Trump pede fundos para o seu muro e o setor militar

Casa Branca prevê ainda 200 mil milhões de dólares federais para estimular investimentos de 1,5 biliões em infraestruturas

Donald Trump divulgou ontem o seu segundo orçamento, com o qual pretende aumentar os gastos militares e pedir fundos para infraestruturas, a construção do muro na fronteira com o México e programas de tratamento de opioides. Esta proposta de orçamento de 4,4 biliões de dólares (cerca de 3,5 biliões de euros), que é visto pelo Congresso como uma mera sugestão, irá provavelmente ser criticado pelos conservadores que se preocupam com o facto de os republicanos estarem a adotar gastos deficitários.

A proposta de Donald Trump para o ano fiscal de 2019 - que vai de 1 de outubro de 2018 a 30 de setembro de 2019 - inclui 200 mil milhões de dólares para despesas em infraestruturas e mais de 23 mil milhões para a segurança das fronteiras e imigração, bem como 716 mil milhões em gastos em programas militares e para manter o arsenal nuclear dos Estados Unidos. Entre as despesas militares está Guantánamo, cujo centro de detenção Trump anunciou, no seu discurso do Estado da União, que iria continuar a funcionar.

O muito prometido muro na fronteira com o México também não foi esquecido, estando prevista uma verba de 18 mil milhões de dólares (14,6 mil milhões de euros) durante dois anos. O combate à epidemia dos opioides, outra das bandeiras da administração Trump, tem adjudicado um orçamento de 13 mil milhões por dois anos.

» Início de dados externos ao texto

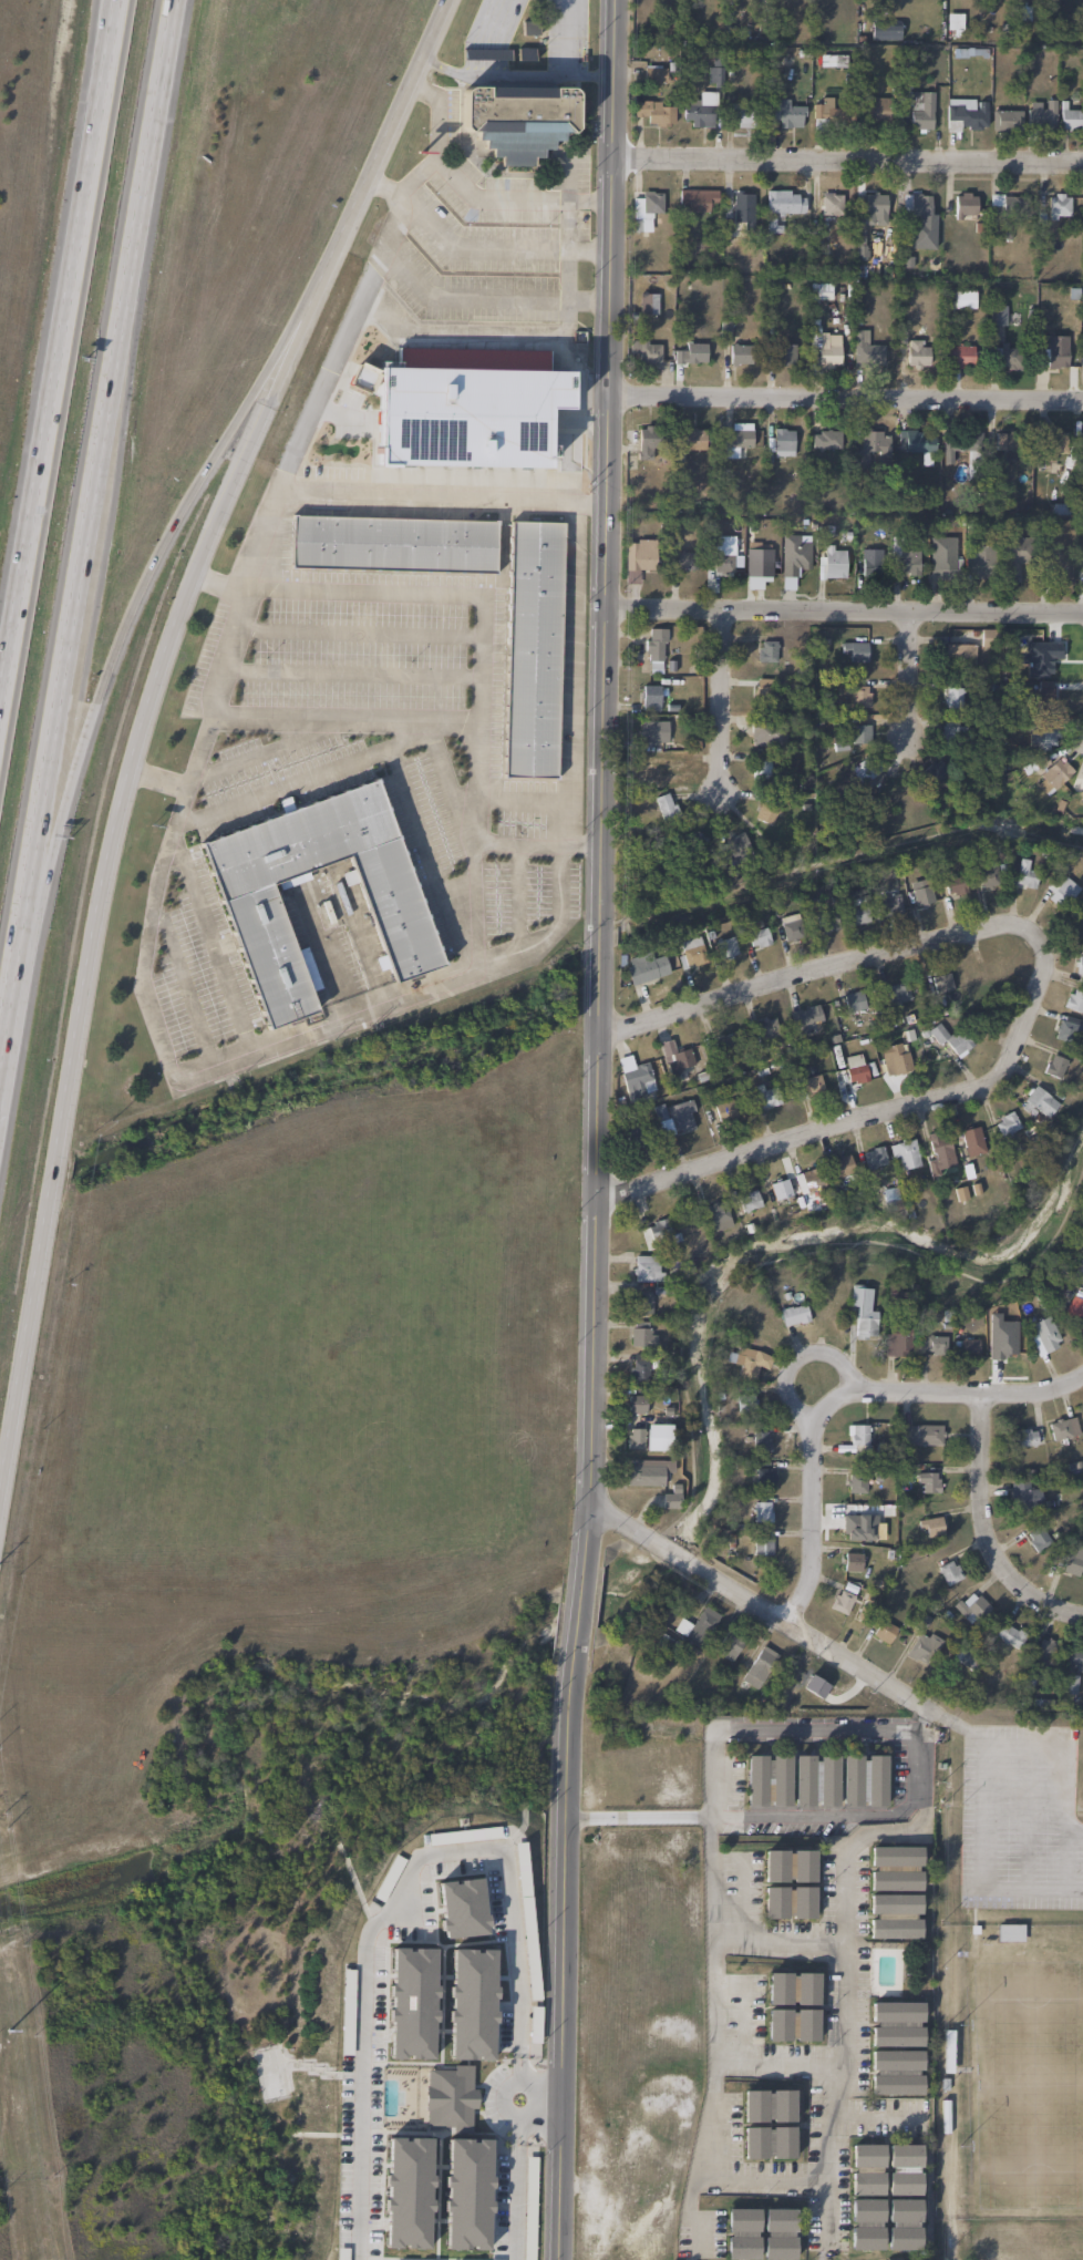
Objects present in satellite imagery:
building: (528, 27)
road: (112, 29)
building: (884, 29)
road: (565, 38)
building: (484, 54)
building: (655, 73)
building: (714, 75)
road: (519, 76)
building: (874, 109)
building: (828, 110)
building: (654, 111)
building: (786, 112)
building: (922, 112)
building: (698, 113)
building: (965, 114)
building: (1043, 115)
building: (743, 116)
building: (517, 119)
building: (1004, 119)
building: (1071, 119)
road: (432, 141)
road: (850, 164)
building: (696, 199)
building: (784, 201)
road: (541, 203)
building: (832, 203)
building: (1059, 203)
building: (916, 204)
building: (965, 204)
building: (874, 205)
building: (1005, 205)
road: (592, 206)
building: (645, 209)
building: (739, 212)
road: (590, 254)
building: (824, 291)
road: (463, 295)
building: (964, 298)
building: (647, 302)
road: (589, 306)
building: (997, 322)
building: (646, 350)
building: (828, 350)
building: (866, 350)
building: (1051, 351)
building: (691, 353)
building: (739, 353)
building: (785, 354)
building: (916, 355)
building: (957, 355)
building: (1004, 357)
road: (53, 376)
road: (847, 396)
building: (458, 419)
road: (107, 431)
building: (740, 437)
building: (693, 438)
building: (825, 438)
building: (961, 440)
building: (1005, 440)
building: (782, 441)
building: (646, 443)
building: (917, 443)
building: (873, 444)
building: (1052, 444)
road: (609, 467)
road: (278, 480)
building: (392, 543)
building: (795, 551)
building: (1016, 553)
road: (244, 555)
building: (639, 556)
building: (941, 557)
building: (757, 558)
building: (903, 559)
building: (686, 560)
building: (978, 560)
building: (723, 561)
building: (833, 561)
building: (869, 562)
building: (1054, 565)
building: (1082, 565)
road: (143, 597)
road: (843, 612)
road: (351, 634)
building: (986, 636)
road: (480, 637)
building: (767, 646)
building: (853, 648)
building: (532, 649)
building: (655, 650)
building: (958, 653)
road: (347, 673)
road: (566, 675)
road: (910, 678)
building: (766, 690)
building: (1044, 692)
building: (859, 695)
building: (953, 696)
building: (650, 697)
road: (719, 701)
road: (342, 721)
road: (147, 724)
building: (682, 730)
building: (954, 730)
building: (653, 731)
building: (860, 732)
building: (767, 735)
building: (1041, 740)
road: (264, 749)
building: (868, 769)
building: (671, 770)
building: (935, 770)
building: (762, 771)
road: (312, 775)
building: (1053, 776)
road: (160, 778)
building: (1082, 784)
road: (450, 787)
building: (765, 812)
road: (427, 857)
road: (850, 860)
building: (987, 875)
building: (1025, 877)
building: (954, 885)
building: (1062, 889)
building: (921, 892)
road: (515, 897)
building: (890, 903)
road: (471, 905)
building: (858, 914)
building: (826, 920)
building: (255, 921)
building: (790, 927)
building: (758, 935)
road: (211, 938)
building: (728, 946)
building: (691, 952)
road: (597, 954)
building: (1079, 967)
building: (646, 968)
road: (18, 975)
road: (807, 978)
building: (942, 982)
road: (184, 985)
building: (898, 993)
building: (1074, 999)
building: (854, 1000)
building: (805, 1019)
building: (767, 1030)
building: (1068, 1030)
building: (950, 1041)
building: (722, 1046)
building: (675, 1058)
building: (893, 1058)
building: (1056, 1066)
building: (855, 1068)
road: (184, 1073)
building: (635, 1076)
building: (809, 1086)
building: (767, 1097)
building: (1037, 1102)
building: (725, 1109)
road: (880, 1115)
building: (676, 1116)
building: (1006, 1123)
building: (634, 1136)
building: (972, 1140)
building: (939, 1153)
building: (904, 1154)
building: (874, 1156)
building: (842, 1166)
building: (810, 1179)
building: (779, 1189)
building: (749, 1201)
building: (716, 1215)
building: (656, 1233)
road: (922, 1257)
building: (646, 1268)
building: (1077, 1270)
building: (642, 1302)
building: (1074, 1308)
building: (793, 1314)
building: (863, 1314)
building: (641, 1333)
building: (1044, 1335)
building: (898, 1341)
building: (929, 1344)
building: (968, 1347)
road: (795, 1359)
building: (747, 1360)
building: (640, 1368)
road: (844, 1395)
building: (636, 1403)
building: (746, 1404)
building: (1081, 1413)
building: (1062, 1427)
building: (919, 1434)
building: (857, 1435)
building: (658, 1436)
building: (1026, 1436)
building: (635, 1437)
building: (760, 1441)
building: (646, 1471)
building: (763, 1475)
building: (855, 1483)
building: (927, 1483)
building: (1022, 1494)
building: (671, 1497)
building: (762, 1511)
building: (930, 1526)
road: (987, 1531)
building: (1037, 1538)
building: (761, 1545)
building: (1073, 1559)
building: (852, 1561)
building: (949, 1571)
building: (843, 1597)
building: (972, 1607)
road: (773, 1610)
road: (582, 1617)
building: (696, 1626)
building: (1010, 1635)
building: (728, 1645)
building: (922, 1648)
building: (1043, 1654)
building: (965, 1658)
building: (1074, 1658)
building: (759, 1666)
road: (727, 1732)
road: (965, 1733)
road: (1067, 1753)
building: (767, 1779)
building: (816, 1779)
building: (863, 1779)
road: (984, 1815)
road: (1025, 1816)
road: (637, 1817)
parking lot: (1019, 1819)
road: (454, 1852)
road: (1066, 1860)
building: (788, 1865)
building: (894, 1867)
road: (1033, 1887)
building: (788, 1902)
road: (843, 1923)
building: (1009, 1932)
road: (777, 1945)
power tower: (0, 1973)
building: (791, 1987)
park: (1015, 2001)
building: (895, 2023)
building: (791, 2024)
road: (824, 2069)
building: (895, 2071)
park: (1027, 2083)
road: (538, 2098)
building: (767, 2104)
road: (870, 2123)
building: (768, 2141)
building: (867, 2169)
building: (903, 2169)
road: (749, 2180)
road: (949, 2200)
building: (866, 2223)
building: (903, 2223)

Para tentar mostrar aos conservadores que a Casa Branca tem disciplina fiscal, este orçamento recomenda um corte em gastos não militares que levem a uma descida do défice federal de cerca de três biliões num espaço de dez anos.

O pedido de orçamento de Donald Trump irá agora para o Congresso, dias depois de o presidente ter assinado um acordo bipartidário que aumenta as despesas domésticas em 300 mil milhões nos próximos dois anos - incluindo 165 mil milhões em novas despesas militares e 131 mil milhões e gastos internos não militares. Os orçamentos presidenciais são frequentemente ignorados pelo Congresso, que controla os fundos federais.

O plano apresentado ontem pela Casa Branca contém ainda várias previsões económicas e baseia-se em estimativas de que a economia vai continuar a crescer a um ritmo acelerado no futuro previsível, premissa fundamental para ajudar a cobrir o custo da reforma fiscal (no valor de 1,5 biliões) aprovada pelo Congresso em dezembro.

Trump pretende ainda 200 mil milhões de dólares do orçamento federal para estimular investimentos no valor de 1,5 biliões de dólares em infraestruturas nos próximos dez anos com parceiros estaduais, locais e privados. O plano da Casa Branca para as infraestruturas que foi divulgado ontem também poderá mudar a forma como o governo federal financia estradas, pontes, autoestradas e outros projetos. Se seguir em frente, muitos americanos poderão ter de enfrentar um aumento dos impostos locais, taxas e portagens. "É tempo de dar aos americanos as infraestruturas modernas e funcionais que eles merecem", disse Trump na mensagem ao Congresso que acompanha esta proposta.

De acordo com documentos da NASA a que o The Washington Post teve acesso, Donald Trump está a considerar a possibilidade de privatizar a Estação Espacial Internacional (EEI) e cortar o seu financiamento até 2024. A NASA gasta anualmente mais de três mil milhões de dólares com esta infraestrutura.

Durante a presidência de George W. Bush, a NASA começou a entregar a privados determinadas operações, como voos de abastecimento (que são agora responsabilidade de empresas como a SpaceX e a Orbital ATK), uma tendência que se acentuou durante a administração de Barack Obama.